My uk bought unlocked iphone6 has a Spanish Hits sim in. No problem.


----------



## dmret (Mar 12, 2013)

It is,that's the snag.


----------



## snikpoh (Nov 19, 2007)

dmret said:


> It is,that's the snag.


So what's the problem - get it unlocked. There are so many companies that can do this for you including your current UK operator.


----------



## dmret (Mar 12, 2013)

So far it's a nonstarter. I haven't given up. I don't have a uk operator for this particular phone. I just wondered if any one else had any ideas.
Thanks.


----------



## snikpoh (Nov 19, 2007)

baldilocks said:


> and Spanish phones are not allowed to be locked by law in Spain.


Really????

So why do they do it (Vodafone, Movistar etc.) and how can we complain?


----------



## dmret (Mar 12, 2013)

Vodaphone,Movistar and a local shop said no.
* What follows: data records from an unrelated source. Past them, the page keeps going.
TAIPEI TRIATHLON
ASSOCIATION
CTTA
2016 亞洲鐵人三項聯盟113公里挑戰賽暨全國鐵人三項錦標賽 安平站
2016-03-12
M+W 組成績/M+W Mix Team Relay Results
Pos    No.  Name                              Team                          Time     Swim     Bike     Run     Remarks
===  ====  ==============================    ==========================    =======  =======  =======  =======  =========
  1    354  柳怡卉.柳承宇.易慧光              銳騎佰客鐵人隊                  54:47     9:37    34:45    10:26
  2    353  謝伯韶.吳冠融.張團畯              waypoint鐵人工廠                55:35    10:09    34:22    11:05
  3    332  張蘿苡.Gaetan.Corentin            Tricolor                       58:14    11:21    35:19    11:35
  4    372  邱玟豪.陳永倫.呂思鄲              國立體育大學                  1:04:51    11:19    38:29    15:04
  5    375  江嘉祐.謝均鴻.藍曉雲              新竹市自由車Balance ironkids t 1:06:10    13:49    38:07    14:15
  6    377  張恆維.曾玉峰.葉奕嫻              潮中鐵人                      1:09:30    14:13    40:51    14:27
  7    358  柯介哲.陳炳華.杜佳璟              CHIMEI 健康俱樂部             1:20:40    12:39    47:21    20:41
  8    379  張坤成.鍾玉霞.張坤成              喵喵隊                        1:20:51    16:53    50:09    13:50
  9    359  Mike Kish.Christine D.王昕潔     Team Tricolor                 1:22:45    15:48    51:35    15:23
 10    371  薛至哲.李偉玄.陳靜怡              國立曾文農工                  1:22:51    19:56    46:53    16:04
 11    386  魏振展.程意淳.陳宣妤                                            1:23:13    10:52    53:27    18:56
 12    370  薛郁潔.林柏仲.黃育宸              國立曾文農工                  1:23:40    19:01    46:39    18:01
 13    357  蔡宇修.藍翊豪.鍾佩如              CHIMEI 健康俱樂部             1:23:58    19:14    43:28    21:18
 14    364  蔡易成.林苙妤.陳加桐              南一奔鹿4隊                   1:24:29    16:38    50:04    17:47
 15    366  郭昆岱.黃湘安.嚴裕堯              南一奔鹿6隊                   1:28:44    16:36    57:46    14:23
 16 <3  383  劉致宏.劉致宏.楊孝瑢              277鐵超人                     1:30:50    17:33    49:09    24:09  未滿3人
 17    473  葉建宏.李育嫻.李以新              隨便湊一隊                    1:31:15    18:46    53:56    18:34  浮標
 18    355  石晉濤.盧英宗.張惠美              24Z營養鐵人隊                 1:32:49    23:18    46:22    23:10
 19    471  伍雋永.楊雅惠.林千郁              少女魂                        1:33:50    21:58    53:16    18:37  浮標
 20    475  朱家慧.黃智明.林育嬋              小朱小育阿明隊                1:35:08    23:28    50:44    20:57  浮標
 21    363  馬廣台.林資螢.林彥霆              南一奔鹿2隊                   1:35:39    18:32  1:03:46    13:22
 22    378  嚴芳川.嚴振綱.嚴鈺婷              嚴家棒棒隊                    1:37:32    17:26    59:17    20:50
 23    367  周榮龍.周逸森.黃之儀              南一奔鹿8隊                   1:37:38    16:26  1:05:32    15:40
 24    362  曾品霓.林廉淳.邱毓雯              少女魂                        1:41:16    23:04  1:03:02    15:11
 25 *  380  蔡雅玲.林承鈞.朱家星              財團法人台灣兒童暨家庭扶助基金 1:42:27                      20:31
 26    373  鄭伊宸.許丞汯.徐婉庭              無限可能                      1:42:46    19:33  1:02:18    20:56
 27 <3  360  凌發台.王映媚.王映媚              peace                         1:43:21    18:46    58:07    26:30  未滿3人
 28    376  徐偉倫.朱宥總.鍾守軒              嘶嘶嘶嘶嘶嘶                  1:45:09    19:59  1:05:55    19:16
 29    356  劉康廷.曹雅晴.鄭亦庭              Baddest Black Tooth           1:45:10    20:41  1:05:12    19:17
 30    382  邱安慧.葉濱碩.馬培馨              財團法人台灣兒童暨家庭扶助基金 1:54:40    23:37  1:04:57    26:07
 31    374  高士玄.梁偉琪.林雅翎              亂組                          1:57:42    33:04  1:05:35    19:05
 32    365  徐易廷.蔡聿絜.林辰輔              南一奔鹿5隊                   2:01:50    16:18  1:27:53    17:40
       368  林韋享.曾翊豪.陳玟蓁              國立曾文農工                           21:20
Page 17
Found someone else and he said yes. Not being an expert, I went with local Spanish advice and got a result.


----------



## baldilocks (Mar 7, 2010)

snikpoh said:


> Really????
> 
> So why do they do it (Vodafone, Movistar etc.) and how can we complain?
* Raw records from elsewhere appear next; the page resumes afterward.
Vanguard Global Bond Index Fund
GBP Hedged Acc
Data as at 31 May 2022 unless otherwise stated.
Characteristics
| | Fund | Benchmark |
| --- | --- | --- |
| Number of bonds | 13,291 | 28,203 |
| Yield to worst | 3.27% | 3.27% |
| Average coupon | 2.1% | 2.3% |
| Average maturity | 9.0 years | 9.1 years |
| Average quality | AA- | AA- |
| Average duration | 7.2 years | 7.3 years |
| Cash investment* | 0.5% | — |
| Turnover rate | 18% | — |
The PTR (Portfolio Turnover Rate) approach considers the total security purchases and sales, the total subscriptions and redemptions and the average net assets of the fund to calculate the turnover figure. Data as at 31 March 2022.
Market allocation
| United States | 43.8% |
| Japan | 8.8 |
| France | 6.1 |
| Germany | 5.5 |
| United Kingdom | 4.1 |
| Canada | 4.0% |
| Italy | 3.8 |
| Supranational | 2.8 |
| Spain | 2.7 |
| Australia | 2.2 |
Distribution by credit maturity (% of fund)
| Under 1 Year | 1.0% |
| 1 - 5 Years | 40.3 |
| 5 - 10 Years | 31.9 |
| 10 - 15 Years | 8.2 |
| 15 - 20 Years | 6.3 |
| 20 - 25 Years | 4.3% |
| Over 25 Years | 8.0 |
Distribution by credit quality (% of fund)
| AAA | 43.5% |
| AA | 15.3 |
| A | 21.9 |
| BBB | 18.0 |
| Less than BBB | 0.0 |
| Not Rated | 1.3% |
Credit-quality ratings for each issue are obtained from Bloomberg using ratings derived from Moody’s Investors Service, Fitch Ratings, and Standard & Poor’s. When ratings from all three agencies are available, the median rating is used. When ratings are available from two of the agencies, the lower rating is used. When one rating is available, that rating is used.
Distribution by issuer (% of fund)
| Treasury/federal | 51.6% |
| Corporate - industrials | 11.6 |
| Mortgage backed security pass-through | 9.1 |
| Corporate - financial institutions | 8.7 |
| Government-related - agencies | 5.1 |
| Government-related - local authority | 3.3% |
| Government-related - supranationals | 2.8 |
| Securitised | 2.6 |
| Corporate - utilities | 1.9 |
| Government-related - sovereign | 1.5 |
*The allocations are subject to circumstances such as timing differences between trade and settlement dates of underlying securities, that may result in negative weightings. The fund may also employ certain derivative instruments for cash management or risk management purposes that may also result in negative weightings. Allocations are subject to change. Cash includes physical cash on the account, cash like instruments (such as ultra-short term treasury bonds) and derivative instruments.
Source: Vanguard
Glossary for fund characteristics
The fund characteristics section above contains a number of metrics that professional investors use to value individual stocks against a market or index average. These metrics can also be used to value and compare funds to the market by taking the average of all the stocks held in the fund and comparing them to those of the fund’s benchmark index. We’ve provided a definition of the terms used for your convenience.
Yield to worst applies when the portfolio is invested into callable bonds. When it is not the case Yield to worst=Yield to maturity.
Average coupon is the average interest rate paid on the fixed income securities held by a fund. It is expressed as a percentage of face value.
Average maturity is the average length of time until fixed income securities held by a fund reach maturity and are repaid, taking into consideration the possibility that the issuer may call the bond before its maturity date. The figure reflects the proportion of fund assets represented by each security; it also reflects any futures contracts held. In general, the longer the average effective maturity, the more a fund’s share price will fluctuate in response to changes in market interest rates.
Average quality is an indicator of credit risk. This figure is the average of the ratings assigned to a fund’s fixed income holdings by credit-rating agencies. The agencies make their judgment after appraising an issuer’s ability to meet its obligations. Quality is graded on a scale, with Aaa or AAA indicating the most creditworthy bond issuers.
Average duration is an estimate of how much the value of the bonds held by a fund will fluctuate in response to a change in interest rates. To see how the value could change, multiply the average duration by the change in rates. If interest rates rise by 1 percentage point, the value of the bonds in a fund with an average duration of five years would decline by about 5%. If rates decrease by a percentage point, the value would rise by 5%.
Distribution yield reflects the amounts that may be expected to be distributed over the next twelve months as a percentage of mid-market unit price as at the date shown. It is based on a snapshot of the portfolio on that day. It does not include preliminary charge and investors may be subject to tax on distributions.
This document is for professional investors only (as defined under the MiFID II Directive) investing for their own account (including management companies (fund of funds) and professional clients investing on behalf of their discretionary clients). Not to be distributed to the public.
It was the Movistar shop that told us when we first arrived and were buying our phones.


----------



## lorort (Dec 24, 2015)

I know that U.S. iphones have to be unlocked to accept another SIMS card. Check out youtube they might have videos on how to unlock, I know they do for U.S. iphones.


----------



## peedee (Aug 30, 2015)

dmret said:


> So far it's a nonstarter. I haven't given up. I don't have a uk operator for this particular phone. I just wondered if any one else had any ideas.
> Thanks.


Look on ebay for unlocking of your phone


----------



## bob_bob (Jan 5, 2011)

Let me google that for you


----------